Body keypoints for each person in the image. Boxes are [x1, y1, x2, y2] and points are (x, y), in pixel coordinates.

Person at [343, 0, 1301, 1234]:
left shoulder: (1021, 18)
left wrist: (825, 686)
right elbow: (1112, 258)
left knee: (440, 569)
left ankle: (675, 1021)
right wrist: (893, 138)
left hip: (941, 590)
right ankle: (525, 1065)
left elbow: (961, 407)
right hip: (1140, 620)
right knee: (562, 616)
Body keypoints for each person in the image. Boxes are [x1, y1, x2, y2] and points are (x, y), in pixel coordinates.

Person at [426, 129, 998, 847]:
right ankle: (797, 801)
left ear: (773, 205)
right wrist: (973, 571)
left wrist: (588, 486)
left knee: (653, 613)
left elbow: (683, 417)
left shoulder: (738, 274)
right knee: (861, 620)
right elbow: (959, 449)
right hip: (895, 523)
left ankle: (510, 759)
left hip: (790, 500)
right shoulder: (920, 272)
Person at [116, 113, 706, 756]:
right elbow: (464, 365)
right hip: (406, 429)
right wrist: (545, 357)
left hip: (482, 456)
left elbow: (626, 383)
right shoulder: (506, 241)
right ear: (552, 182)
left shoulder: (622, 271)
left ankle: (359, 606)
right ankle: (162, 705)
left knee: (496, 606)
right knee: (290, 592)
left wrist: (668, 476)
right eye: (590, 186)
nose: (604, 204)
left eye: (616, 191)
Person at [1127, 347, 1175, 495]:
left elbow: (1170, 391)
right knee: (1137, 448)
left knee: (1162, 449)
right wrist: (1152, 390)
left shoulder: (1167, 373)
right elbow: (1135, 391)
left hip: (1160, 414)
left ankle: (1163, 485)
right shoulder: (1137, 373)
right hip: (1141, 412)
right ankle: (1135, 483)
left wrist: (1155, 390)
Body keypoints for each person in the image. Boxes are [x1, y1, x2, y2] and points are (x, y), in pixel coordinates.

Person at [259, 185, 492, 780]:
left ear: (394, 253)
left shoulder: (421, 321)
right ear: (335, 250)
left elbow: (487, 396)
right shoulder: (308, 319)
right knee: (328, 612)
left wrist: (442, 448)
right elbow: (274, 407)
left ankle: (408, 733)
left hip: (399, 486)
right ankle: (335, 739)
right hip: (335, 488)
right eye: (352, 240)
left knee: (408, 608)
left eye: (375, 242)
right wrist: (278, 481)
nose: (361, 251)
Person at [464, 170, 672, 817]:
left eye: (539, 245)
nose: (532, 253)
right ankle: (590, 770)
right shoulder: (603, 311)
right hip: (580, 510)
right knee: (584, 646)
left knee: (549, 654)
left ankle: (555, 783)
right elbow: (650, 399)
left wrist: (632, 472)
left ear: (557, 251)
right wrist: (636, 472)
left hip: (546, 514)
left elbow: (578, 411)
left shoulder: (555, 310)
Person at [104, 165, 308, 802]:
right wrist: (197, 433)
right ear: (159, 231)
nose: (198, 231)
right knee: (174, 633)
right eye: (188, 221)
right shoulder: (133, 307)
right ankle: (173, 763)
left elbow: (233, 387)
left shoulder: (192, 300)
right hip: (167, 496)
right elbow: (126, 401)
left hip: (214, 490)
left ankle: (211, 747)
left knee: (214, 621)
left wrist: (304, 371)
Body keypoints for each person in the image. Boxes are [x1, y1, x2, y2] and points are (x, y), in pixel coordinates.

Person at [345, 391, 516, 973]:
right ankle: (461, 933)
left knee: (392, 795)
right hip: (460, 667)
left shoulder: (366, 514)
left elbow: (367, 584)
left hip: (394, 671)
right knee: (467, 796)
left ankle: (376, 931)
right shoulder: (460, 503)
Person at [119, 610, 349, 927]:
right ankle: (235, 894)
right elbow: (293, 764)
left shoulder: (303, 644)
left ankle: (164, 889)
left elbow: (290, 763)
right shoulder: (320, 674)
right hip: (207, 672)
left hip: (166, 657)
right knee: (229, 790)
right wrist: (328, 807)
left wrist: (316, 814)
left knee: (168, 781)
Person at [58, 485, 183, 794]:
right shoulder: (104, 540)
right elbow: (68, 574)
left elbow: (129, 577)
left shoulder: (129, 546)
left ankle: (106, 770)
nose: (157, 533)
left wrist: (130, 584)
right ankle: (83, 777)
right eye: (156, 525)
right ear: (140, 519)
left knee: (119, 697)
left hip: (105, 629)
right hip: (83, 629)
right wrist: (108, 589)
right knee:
_ _ _
### TASK REQUIREMENTS
What you return must be an exact retyping of the lines above starting at the line with "right ankle: (1135, 483)" and ending at the line with "right hip: (335, 488)", and nothing besides.

### WRITTEN SOLUTION
right ankle: (1135, 483)
left wrist: (1155, 390)
Body keypoints for each person in the image. Boxes are [x1, y1, x2, y2] and points are (x, y), in pixel coordinates.

Person at [259, 185, 492, 780]:
left ear: (394, 253)
left shoulder: (421, 321)
right ear: (335, 250)
left elbow: (487, 396)
right shoulder: (308, 319)
right knee: (328, 612)
left wrist: (442, 448)
right elbow: (274, 407)
left ankle: (408, 733)
left hip: (399, 486)
right ankle: (335, 739)
right hip: (335, 488)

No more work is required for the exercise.